What you need to do: The line containing "left elbow: (481, 517)" marks the end: copy exactly every line from the start of the records below up to and including it, leaving out pictures.

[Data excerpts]
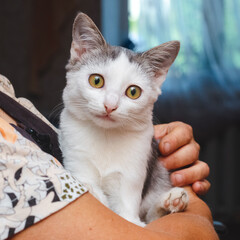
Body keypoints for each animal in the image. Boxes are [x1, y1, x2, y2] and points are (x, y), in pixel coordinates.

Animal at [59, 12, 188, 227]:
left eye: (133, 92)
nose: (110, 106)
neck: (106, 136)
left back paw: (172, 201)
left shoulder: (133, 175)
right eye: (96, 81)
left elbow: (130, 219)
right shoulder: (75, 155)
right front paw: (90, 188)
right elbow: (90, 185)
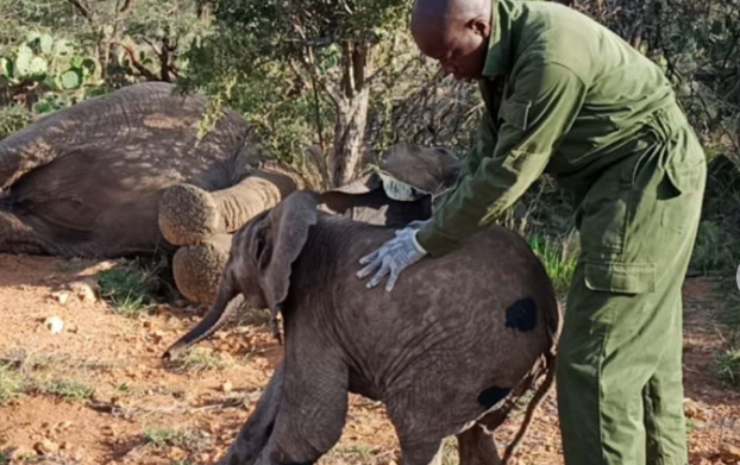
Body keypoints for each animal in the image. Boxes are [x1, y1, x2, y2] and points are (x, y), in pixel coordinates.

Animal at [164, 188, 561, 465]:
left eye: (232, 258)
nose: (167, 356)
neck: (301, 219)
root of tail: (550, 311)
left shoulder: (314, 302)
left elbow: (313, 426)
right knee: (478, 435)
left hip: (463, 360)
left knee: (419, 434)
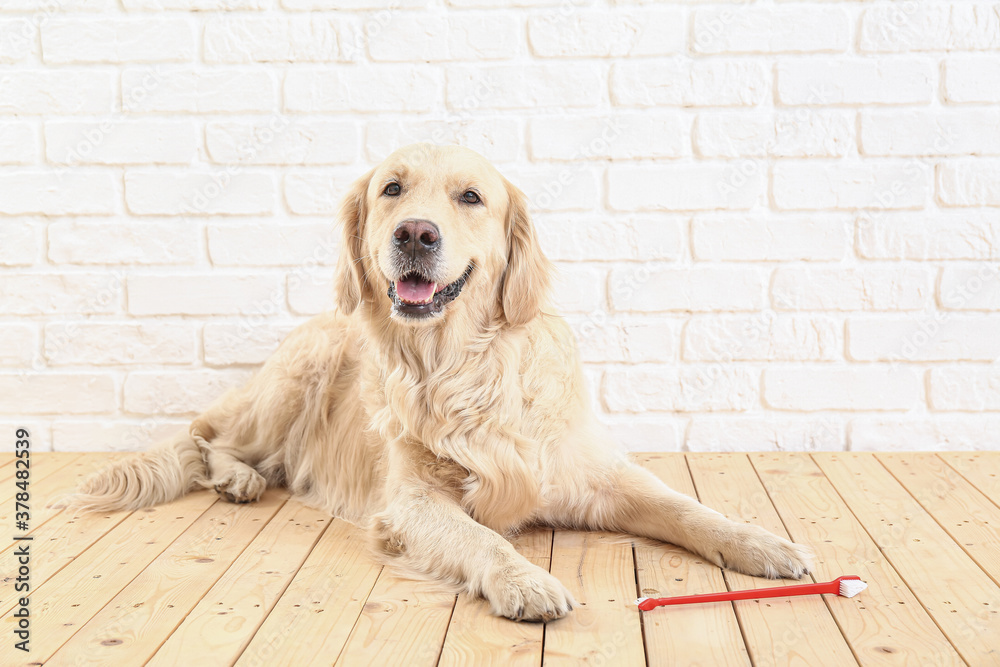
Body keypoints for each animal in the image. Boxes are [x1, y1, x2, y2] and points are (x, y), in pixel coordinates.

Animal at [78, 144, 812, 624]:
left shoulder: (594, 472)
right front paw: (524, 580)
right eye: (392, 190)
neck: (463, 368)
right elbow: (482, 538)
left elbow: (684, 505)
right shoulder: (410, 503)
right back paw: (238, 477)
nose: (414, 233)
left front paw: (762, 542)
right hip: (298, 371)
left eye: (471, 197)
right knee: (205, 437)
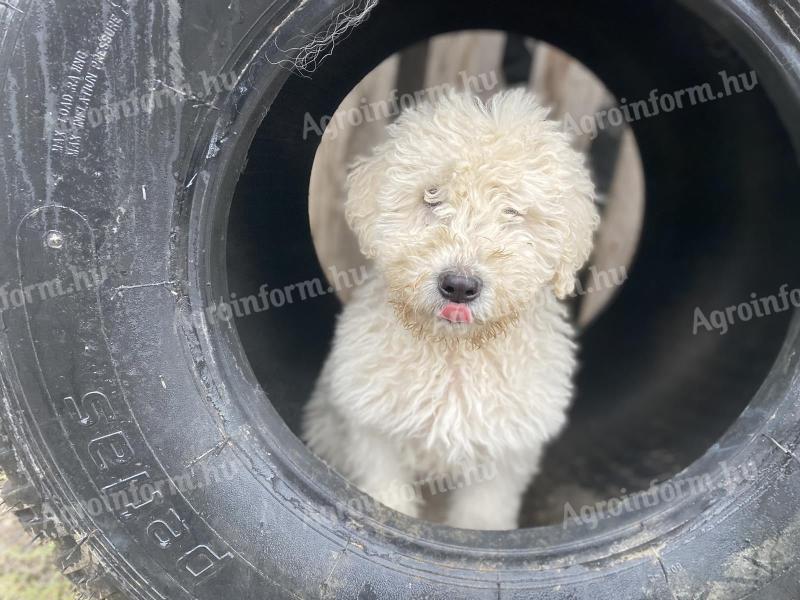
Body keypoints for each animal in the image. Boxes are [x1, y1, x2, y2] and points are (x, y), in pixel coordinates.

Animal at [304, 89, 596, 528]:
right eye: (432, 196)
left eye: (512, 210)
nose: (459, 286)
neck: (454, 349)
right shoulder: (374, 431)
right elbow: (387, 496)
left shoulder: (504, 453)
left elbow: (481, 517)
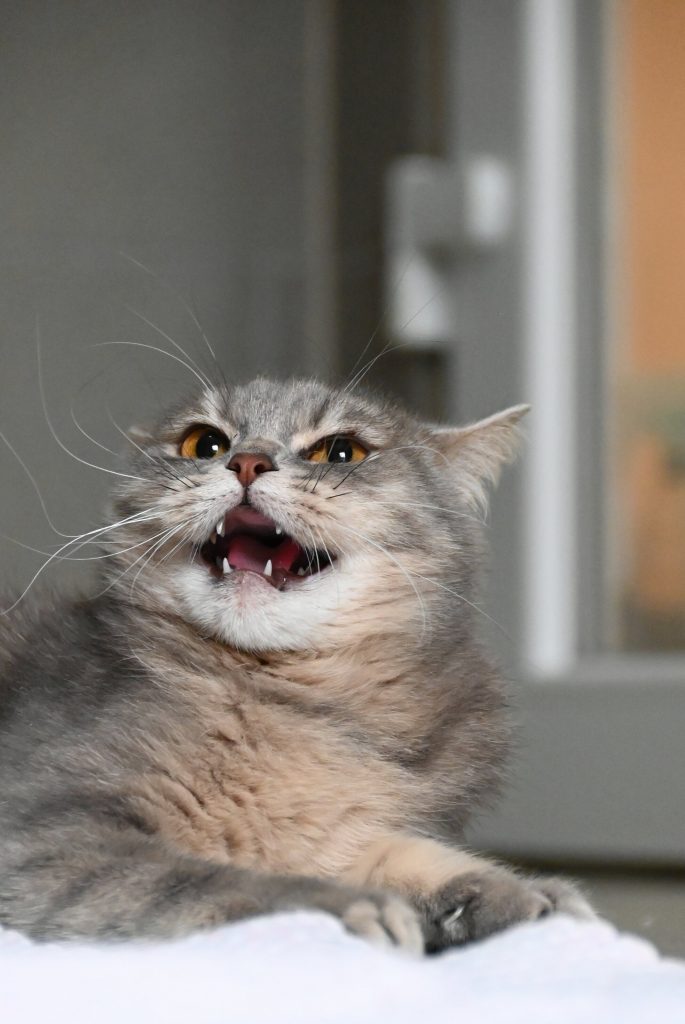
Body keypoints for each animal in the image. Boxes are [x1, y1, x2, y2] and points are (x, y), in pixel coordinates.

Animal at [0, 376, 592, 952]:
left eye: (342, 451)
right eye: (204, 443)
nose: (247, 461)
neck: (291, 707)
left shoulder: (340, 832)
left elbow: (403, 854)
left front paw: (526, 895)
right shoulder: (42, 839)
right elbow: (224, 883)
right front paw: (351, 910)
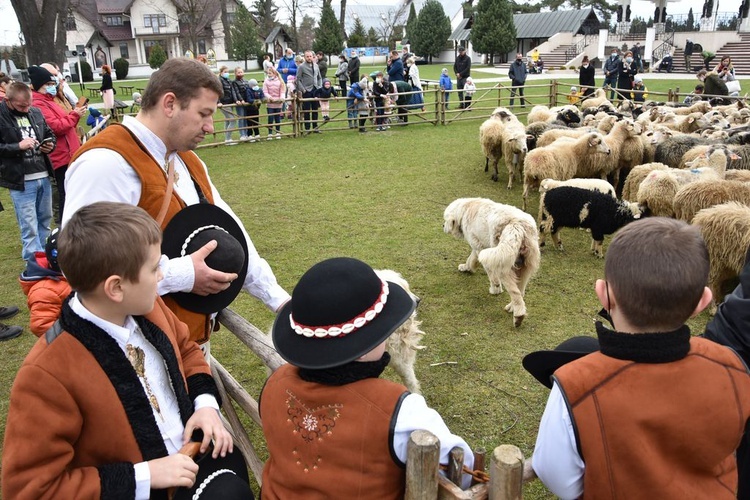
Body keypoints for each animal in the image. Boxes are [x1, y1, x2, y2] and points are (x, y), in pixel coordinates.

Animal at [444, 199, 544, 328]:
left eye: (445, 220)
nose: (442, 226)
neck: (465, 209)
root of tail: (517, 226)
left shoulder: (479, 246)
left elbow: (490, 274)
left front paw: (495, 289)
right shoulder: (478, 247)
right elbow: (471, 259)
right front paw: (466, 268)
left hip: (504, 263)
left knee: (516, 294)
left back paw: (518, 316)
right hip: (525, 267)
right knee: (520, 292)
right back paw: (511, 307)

Written reply:
Body keypoints for each animal in the image. Boxes are [x1, y1, x2, y2] and points are (x, y), in pixel coordinates.

Animal at [59, 12, 188, 227]:
left eye: (133, 92)
nose: (110, 106)
neck: (106, 136)
left back paw: (172, 201)
left shoulder: (133, 175)
right eye: (96, 81)
left elbow: (130, 219)
right shoulder: (75, 155)
right front paw: (90, 188)
right elbow: (90, 185)
Body keypoints for each animal in the image. Boxes are [x1, y1, x2, y2] and points are (x, y), in pixel coordinates.

Animal at [164, 188, 561, 465]:
left eye: (232, 258)
nose: (167, 356)
neck: (301, 219)
root of tail: (550, 311)
left shoulder: (314, 302)
left elbow: (313, 426)
right knee: (478, 435)
left hip: (463, 360)
left knee: (419, 434)
Body keypoints for each animal in the image. Boxes are [x1, y1, x2, y2] and points are (x, y), in pixel coordinates.

Animal at [78, 144, 812, 624]:
left shoulder: (594, 472)
right front paw: (524, 580)
right eye: (392, 190)
neck: (463, 368)
right elbow: (482, 538)
left elbow: (684, 505)
right shoulder: (410, 503)
right back paw: (238, 477)
nose: (414, 233)
left front paw: (762, 542)
right hip: (298, 371)
left eye: (471, 197)
right knee: (205, 437)
Body keypoints for each animal in the image. Boxes are [x1, y1, x2, y2] and points are (x, y), in pixel coordinates.

Animal at [304, 89, 596, 528]:
right eye: (432, 196)
left eye: (512, 210)
nose: (459, 286)
neck: (454, 349)
right shoulder: (374, 431)
right elbow: (387, 496)
left shoulder: (504, 453)
left elbow: (481, 517)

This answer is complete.